Sería un desatino. Cataluña necesita un Gobierno mayoritario y transversal pero, eso sí, capaz de pactar un programa razonable, aunque sea por un periodo limitado. Pero eso será imposible si Madrid y Barcelona no eliminan previamente sus líneas rojas.

Junqueras y Puigdemont (por este orden) deberían reconocer que hoy por hoy la separación es imposible e inconveniente. Será difícil que lo reconozcan los dos juntos, y costaría más hacérselo comprender a su electorado, al que —como Pablo Iglesias al suyo— prometieron “tomar el cielo por asalto”. Además, esto es implanteable si un minuto antes Rajoy no abandona su concepto de la Constitución como un bolardo. La Constitución existe y no se puede burlar o ignorar como —con bastante poca inteligencia— presume de que podrá hacer el independentismo. Pero no es un texto sagrado y en todo caso es susceptible, como enseñó Lutero hace 500 años, de libre examen. La Constitución es un pacto político solemne —al que, por cierto, en referéndum el electorado catalán apoyó más que el del resto de España—, pero se puede enmendar. Como los americanos han hecho con su Constitución, que es la más antigua del mundo.

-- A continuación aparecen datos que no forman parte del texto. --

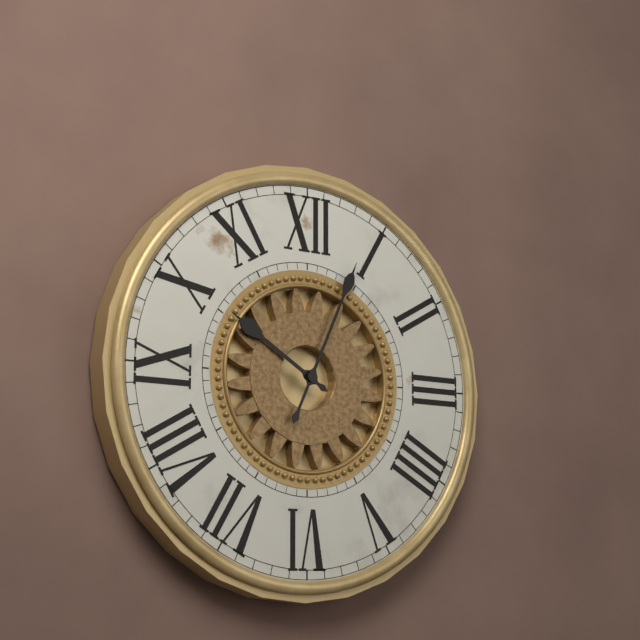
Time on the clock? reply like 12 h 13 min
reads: 10 h 04 min
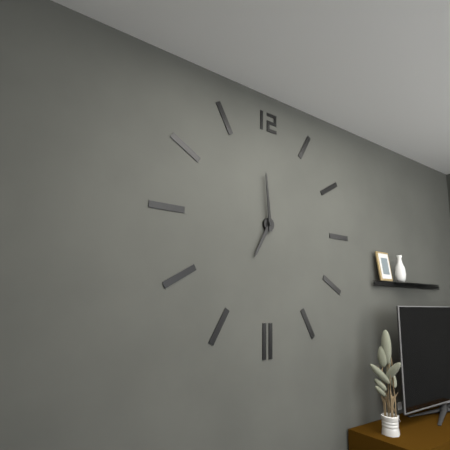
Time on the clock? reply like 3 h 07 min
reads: 6 h 59 min
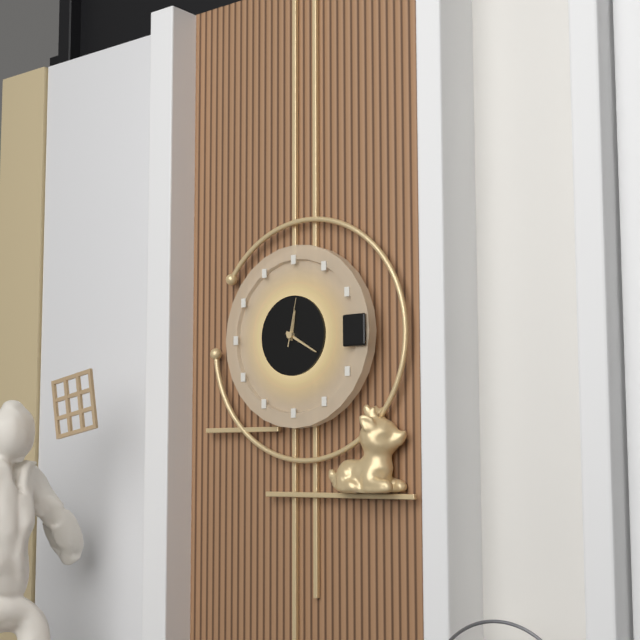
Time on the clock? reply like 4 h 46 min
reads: 12 h 20 min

Rajoy tiene ahí en la reserva —en el Consejo de Estado— a Miguel Herrero Rodríguez de Miñón, que no es un rojo separatista, para trabajar el tema.

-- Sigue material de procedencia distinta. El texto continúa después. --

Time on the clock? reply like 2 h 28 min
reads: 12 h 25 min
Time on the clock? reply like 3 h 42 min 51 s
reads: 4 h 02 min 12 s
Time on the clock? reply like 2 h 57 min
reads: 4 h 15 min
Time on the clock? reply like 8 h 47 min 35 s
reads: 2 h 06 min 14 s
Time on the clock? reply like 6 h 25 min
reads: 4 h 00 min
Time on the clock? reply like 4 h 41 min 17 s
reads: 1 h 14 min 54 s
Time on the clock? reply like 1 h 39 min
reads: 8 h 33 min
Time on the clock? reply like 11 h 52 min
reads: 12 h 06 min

Con toda sinceridad, tengo muy poca confianza en que Junqueras y Puigdemont —víctimas de la aventura emprendida por Artur Mas y de la competencia, al estilo del capitalismo más salvaje, entre ERC y el PDeCAT— vayan a hacer ni un alto en el camino. Y la misma (pero tampoco menos) en que el PP, más allá de los escarceos de la vicepresidenta Soraya, vaya a acudir a la consulta médica de Herrero de Miñón. Pero quizá sí que Ada Colau, Xavier Trias y Jaume Collboni —más pegados al terreno— puedan tomar conciencia de que Barcelona no puede jugar ni con su bienestar ni con su futuro. Y si en el ayuntamiento impera la sensatez…

¿Cómo van a reaccionar Barcelona y Cataluña al grave desafío del atentado del terrorismo islámico del pasado jueves? Lo primero a tener en cuenta es que el turismo —no solo el vacacional— representa casi el 15% del PIB de la ciudad. Y que el prestigio de la marca Barcelona se construyó en gran parte a través de los JJOO del 92 y de su más reciente designación como capital mundial del móvil. Ambos logros se basaron en la entente —por supuesto, no exenta de tensiones de letra pequeña— entre el Estado, la Generalitat y el ayuntamiento de la ciudad. Y Cataluña, país pequeño, depende mucho del tirón de Barcelona.